(Material for this exercise Opens)

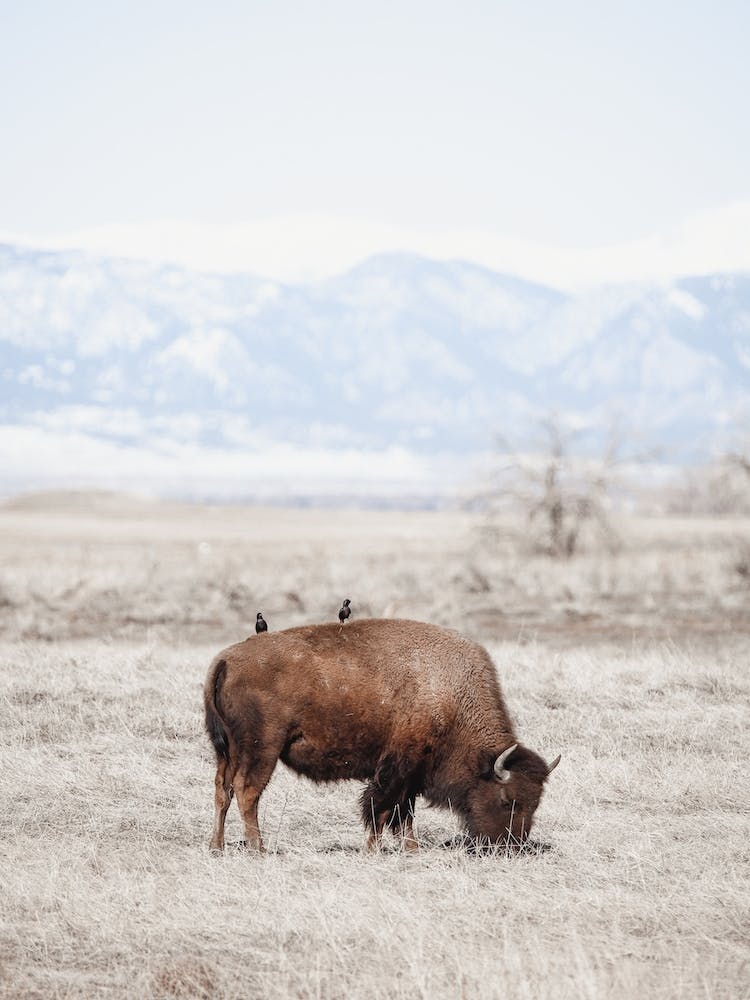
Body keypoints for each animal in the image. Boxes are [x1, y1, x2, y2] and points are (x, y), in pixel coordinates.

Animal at [204, 618, 560, 853]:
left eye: (536, 802)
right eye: (507, 799)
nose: (512, 846)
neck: (449, 695)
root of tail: (226, 660)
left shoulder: (411, 774)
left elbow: (402, 813)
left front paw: (410, 849)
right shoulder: (399, 768)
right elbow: (383, 808)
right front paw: (375, 848)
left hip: (226, 751)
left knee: (223, 790)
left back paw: (217, 847)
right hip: (262, 748)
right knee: (247, 792)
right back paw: (259, 849)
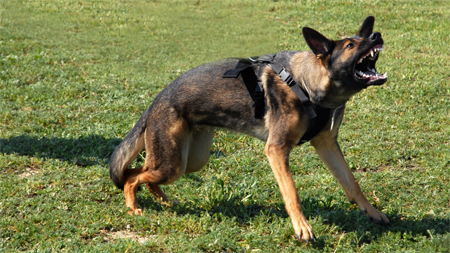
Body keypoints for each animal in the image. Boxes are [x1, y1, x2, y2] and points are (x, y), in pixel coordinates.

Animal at [110, 16, 390, 243]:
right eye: (351, 45)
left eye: (364, 38)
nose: (376, 35)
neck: (308, 83)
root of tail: (155, 102)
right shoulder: (276, 149)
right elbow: (291, 193)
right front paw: (302, 228)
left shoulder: (327, 144)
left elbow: (352, 182)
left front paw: (372, 212)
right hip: (173, 163)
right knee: (132, 176)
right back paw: (133, 207)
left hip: (191, 161)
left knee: (142, 173)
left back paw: (165, 201)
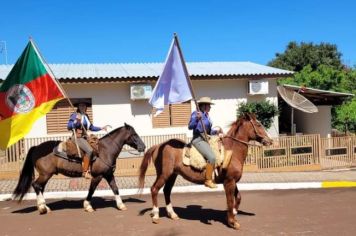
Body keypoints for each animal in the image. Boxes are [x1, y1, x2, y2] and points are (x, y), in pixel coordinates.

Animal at [13, 123, 145, 214]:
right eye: (134, 134)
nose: (143, 147)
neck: (105, 150)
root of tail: (36, 147)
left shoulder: (108, 174)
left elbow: (115, 189)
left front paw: (121, 205)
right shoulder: (98, 176)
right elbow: (91, 190)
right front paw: (88, 206)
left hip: (45, 175)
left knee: (40, 187)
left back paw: (45, 207)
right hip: (45, 174)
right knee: (36, 185)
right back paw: (41, 208)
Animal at [139, 113, 272, 230]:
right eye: (258, 124)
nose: (270, 141)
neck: (232, 150)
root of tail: (158, 146)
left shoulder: (233, 181)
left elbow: (238, 198)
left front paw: (233, 214)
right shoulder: (229, 182)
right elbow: (230, 201)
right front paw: (232, 222)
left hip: (172, 175)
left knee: (166, 191)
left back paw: (173, 214)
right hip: (164, 174)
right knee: (154, 189)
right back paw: (156, 216)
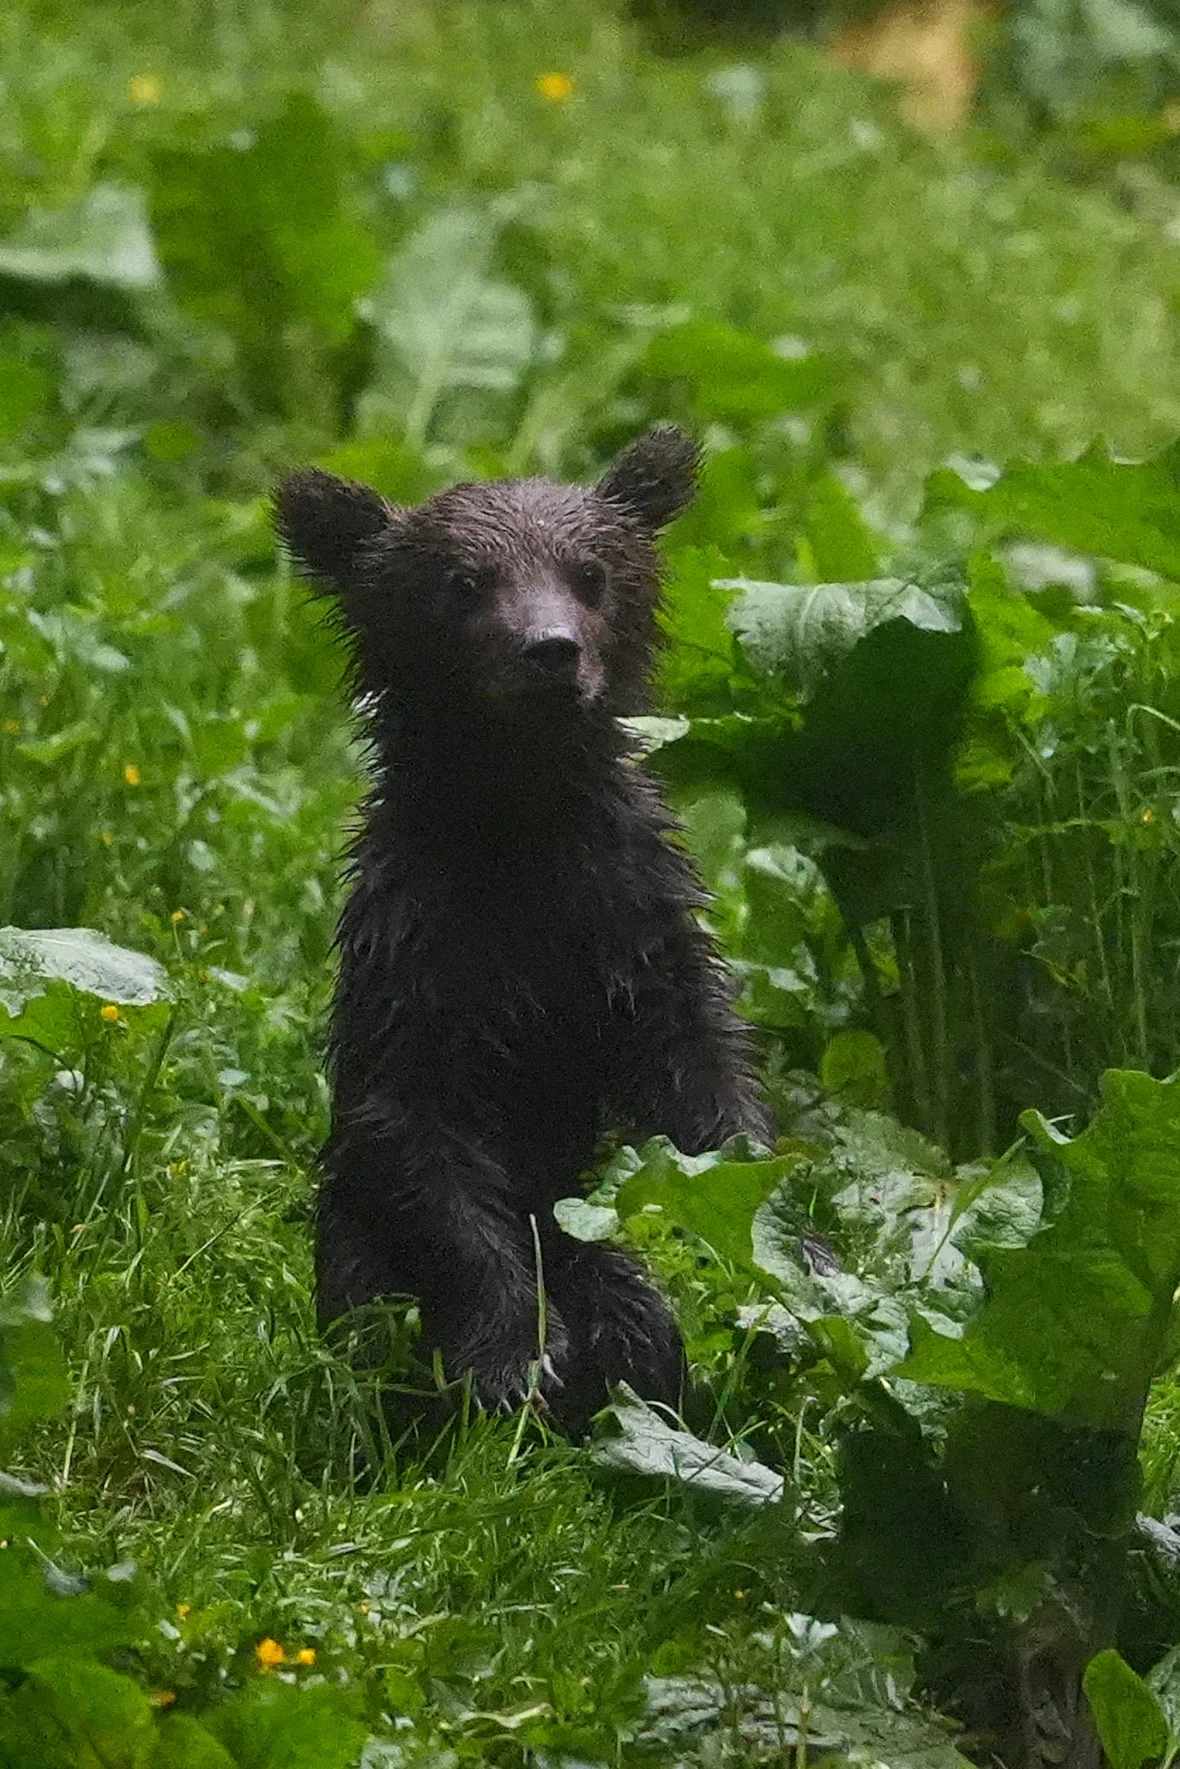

(Material for this exercise Closes)

> Task directions
While skipping the pictures, transcribe the data above from the line showing "root of tail: (155, 102)" through the line showing "root of tail: (36, 147)", exactly and with both ends.

> Exercise response
root of tail: (155, 102)
right shoulder: (276, 149)
right elbow: (291, 193)
right front paw: (302, 228)
left shoulder: (327, 144)
left elbow: (352, 182)
left front paw: (372, 212)
right hip: (173, 163)
right knee: (132, 176)
right back paw: (133, 207)
left hip: (191, 161)
left knee: (142, 173)
left back paw: (165, 201)
Body keypoints for each animal in the image. Boxes are [x1, y1, x2, y2] and points are (x, y), in pixel coordinates.

Animal at [13, 123, 145, 214]:
right eye: (134, 134)
nose: (143, 147)
neck: (105, 150)
root of tail: (36, 147)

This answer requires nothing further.